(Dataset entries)
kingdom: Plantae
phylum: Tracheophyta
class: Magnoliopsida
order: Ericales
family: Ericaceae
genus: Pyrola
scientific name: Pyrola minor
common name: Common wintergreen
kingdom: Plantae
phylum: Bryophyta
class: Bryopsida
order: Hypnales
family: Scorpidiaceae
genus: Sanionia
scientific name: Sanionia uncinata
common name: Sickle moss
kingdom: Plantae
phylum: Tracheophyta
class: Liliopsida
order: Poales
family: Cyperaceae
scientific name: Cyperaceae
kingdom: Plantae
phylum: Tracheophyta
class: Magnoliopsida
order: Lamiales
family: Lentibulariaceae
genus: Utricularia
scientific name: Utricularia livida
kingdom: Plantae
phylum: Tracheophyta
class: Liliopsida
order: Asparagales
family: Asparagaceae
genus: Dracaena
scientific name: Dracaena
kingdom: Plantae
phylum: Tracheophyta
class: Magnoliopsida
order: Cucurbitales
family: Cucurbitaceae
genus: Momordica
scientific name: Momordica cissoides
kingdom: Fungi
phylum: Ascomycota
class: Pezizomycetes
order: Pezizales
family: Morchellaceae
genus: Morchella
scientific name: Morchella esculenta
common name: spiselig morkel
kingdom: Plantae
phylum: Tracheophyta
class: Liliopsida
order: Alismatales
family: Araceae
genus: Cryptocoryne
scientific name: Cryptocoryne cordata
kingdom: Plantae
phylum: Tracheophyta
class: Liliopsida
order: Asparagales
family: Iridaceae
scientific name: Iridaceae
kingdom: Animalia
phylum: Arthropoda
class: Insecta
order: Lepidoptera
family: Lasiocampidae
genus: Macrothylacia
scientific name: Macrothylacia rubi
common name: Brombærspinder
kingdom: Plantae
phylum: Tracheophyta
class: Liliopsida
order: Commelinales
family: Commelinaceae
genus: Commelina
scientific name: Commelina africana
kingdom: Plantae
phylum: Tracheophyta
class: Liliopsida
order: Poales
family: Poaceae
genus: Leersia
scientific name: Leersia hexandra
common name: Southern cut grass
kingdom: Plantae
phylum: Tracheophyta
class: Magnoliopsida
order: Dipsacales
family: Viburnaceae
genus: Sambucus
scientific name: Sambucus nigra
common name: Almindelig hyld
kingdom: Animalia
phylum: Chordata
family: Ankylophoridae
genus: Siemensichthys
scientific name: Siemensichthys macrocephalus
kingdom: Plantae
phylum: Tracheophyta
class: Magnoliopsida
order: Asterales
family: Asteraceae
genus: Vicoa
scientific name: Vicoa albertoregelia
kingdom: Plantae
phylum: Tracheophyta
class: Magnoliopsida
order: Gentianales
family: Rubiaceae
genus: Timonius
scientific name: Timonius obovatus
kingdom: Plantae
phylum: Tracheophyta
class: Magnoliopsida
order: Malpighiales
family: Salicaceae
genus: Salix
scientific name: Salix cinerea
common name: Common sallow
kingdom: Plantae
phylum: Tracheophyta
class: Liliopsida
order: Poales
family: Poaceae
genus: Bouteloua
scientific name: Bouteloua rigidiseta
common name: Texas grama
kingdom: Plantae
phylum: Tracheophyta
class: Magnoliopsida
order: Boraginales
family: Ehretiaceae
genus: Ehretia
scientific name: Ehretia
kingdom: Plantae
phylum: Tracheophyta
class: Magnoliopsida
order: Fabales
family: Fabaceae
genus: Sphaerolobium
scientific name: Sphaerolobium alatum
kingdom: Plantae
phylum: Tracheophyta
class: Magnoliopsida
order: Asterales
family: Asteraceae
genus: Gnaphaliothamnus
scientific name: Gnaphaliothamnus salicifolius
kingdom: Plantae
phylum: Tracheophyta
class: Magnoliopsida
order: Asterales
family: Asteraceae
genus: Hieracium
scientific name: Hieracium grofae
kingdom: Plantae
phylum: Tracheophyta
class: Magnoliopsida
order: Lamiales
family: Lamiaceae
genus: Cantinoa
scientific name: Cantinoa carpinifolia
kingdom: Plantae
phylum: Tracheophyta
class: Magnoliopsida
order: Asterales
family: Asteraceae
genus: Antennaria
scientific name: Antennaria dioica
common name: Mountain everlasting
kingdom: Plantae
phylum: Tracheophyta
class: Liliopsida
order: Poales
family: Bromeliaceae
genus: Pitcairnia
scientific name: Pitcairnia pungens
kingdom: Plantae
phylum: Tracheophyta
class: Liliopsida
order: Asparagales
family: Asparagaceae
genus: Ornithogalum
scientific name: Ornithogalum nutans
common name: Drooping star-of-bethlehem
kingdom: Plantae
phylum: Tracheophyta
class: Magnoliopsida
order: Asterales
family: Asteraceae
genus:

# Requirement:
Can you rewrite the data above with "scientific name" replaced by "taxon name" everywhere it occurs and nothing else changed?

# Solution for this problem:
kingdom: Plantae
phylum: Tracheophyta
class: Magnoliopsida
order: Ericales
family: Ericaceae
genus: Pyrola
taxon name: Pyrola minor
common name: Common wintergreen
kingdom: Plantae
phylum: Bryophyta
class: Bryopsida
order: Hypnales
family: Scorpidiaceae
genus: Sanionia
taxon name: Sanionia uncinata
common name: Sickle moss
kingdom: Plantae
phylum: Tracheophyta
class: Liliopsida
order: Poales
family: Cyperaceae
taxon name: Cyperaceae
kingdom: Plantae
phylum: Tracheophyta
class: Magnoliopsida
order: Lamiales
family: Lentibulariaceae
genus: Utricularia
taxon name: Utricularia livida
kingdom: Plantae
phylum: Tracheophyta
class: Liliopsida
order: Asparagales
family: Asparagaceae
genus: Dracaena
taxon name: Dracaena
kingdom: Plantae
phylum: Tracheophyta
class: Magnoliopsida
order: Cucurbitales
family: Cucurbitaceae
genus: Momordica
taxon name: Momordica cissoides
kingdom: Fungi
phylum: Ascomycota
class: Pezizomycetes
order: Pezizales
family: Morchellaceae
genus: Morchella
taxon name: Morchella esculenta
common name: spiselig morkel
kingdom: Plantae
phylum: Tracheophyta
class: Liliopsida
order: Alismatales
family: Araceae
genus: Cryptocoryne
taxon name: Cryptocoryne cordata
kingdom: Plantae
phylum: Tracheophyta
class: Liliopsida
order: Asparagales
family: Iridaceae
taxon name: Iridaceae
kingdom: Animalia
phylum: Arthropoda
class: Insecta
order: Lepidoptera
family: Lasiocampidae
genus: Macrothylacia
taxon name: Macrothylacia rubi
common name: Brombærspinder
kingdom: Plantae
phylum: Tracheophyta
class: Liliopsida
order: Commelinales
family: Commelinaceae
genus: Commelina
taxon name: Commelina africana
kingdom: Plantae
phylum: Tracheophyta
class: Liliopsida
order: Poales
family: Poaceae
genus: Leersia
taxon name: Leersia hexandra
common name: Southern cut grass
kingdom: Plantae
phylum: Tracheophyta
class: Magnoliopsida
order: Dipsacales
family: Viburnaceae
genus: Sambucus
taxon name: Sambucus nigra
common name: Almindelig hyld
kingdom: Animalia
phylum: Chordata
family: Ankylophoridae
genus: Siemensichthys
taxon name: Siemensichthys macrocephalus
kingdom: Plantae
phylum: Tracheophyta
class: Magnoliopsida
order: Asterales
family: Asteraceae
genus: Vicoa
taxon name: Vicoa albertoregelia
kingdom: Plantae
phylum: Tracheophyta
class: Magnoliopsida
order: Gentianales
family: Rubiaceae
genus: Timonius
taxon name: Timonius obovatus
kingdom: Plantae
phylum: Tracheophyta
class: Magnoliopsida
order: Malpighiales
family: Salicaceae
genus: Salix
taxon name: Salix cinerea
common name: Common sallow
kingdom: Plantae
phylum: Tracheophyta
class: Liliopsida
order: Poales
family: Poaceae
genus: Bouteloua
taxon name: Bouteloua rigidiseta
common name: Texas grama
kingdom: Plantae
phylum: Tracheophyta
class: Magnoliopsida
order: Boraginales
family: Ehretiaceae
genus: Ehretia
taxon name: Ehretia
kingdom: Plantae
phylum: Tracheophyta
class: Magnoliopsida
order: Fabales
family: Fabaceae
genus: Sphaerolobium
taxon name: Sphaerolobium alatum
kingdom: Plantae
phylum: Tracheophyta
class: Magnoliopsida
order: Asterales
family: Asteraceae
genus: Gnaphaliothamnus
taxon name: Gnaphaliothamnus salicifolius
kingdom: Plantae
phylum: Tracheophyta
class: Magnoliopsida
order: Asterales
family: Asteraceae
genus: Hieracium
taxon name: Hieracium grofae
kingdom: Plantae
phylum: Tracheophyta
class: Magnoliopsida
order: Lamiales
family: Lamiaceae
genus: Cantinoa
taxon name: Cantinoa carpinifolia
kingdom: Plantae
phylum: Tracheophyta
class: Magnoliopsida
order: Asterales
family: Asteraceae
genus: Antennaria
taxon name: Antennaria dioica
common name: Mountain everlasting
kingdom: Plantae
phylum: Tracheophyta
class: Liliopsida
order: Poales
family: Bromeliaceae
genus: Pitcairnia
taxon name: Pitcairnia pungens
kingdom: Plantae
phylum: Tracheophyta
class: Liliopsida
order: Asparagales
family: Asparagaceae
genus: Ornithogalum
taxon name: Ornithogalum nutans
common name: Drooping star-of-bethlehem
kingdom: Plantae
phylum: Tracheophyta
class: Magnoliopsida
order: Asterales
family: Asteraceae
genus:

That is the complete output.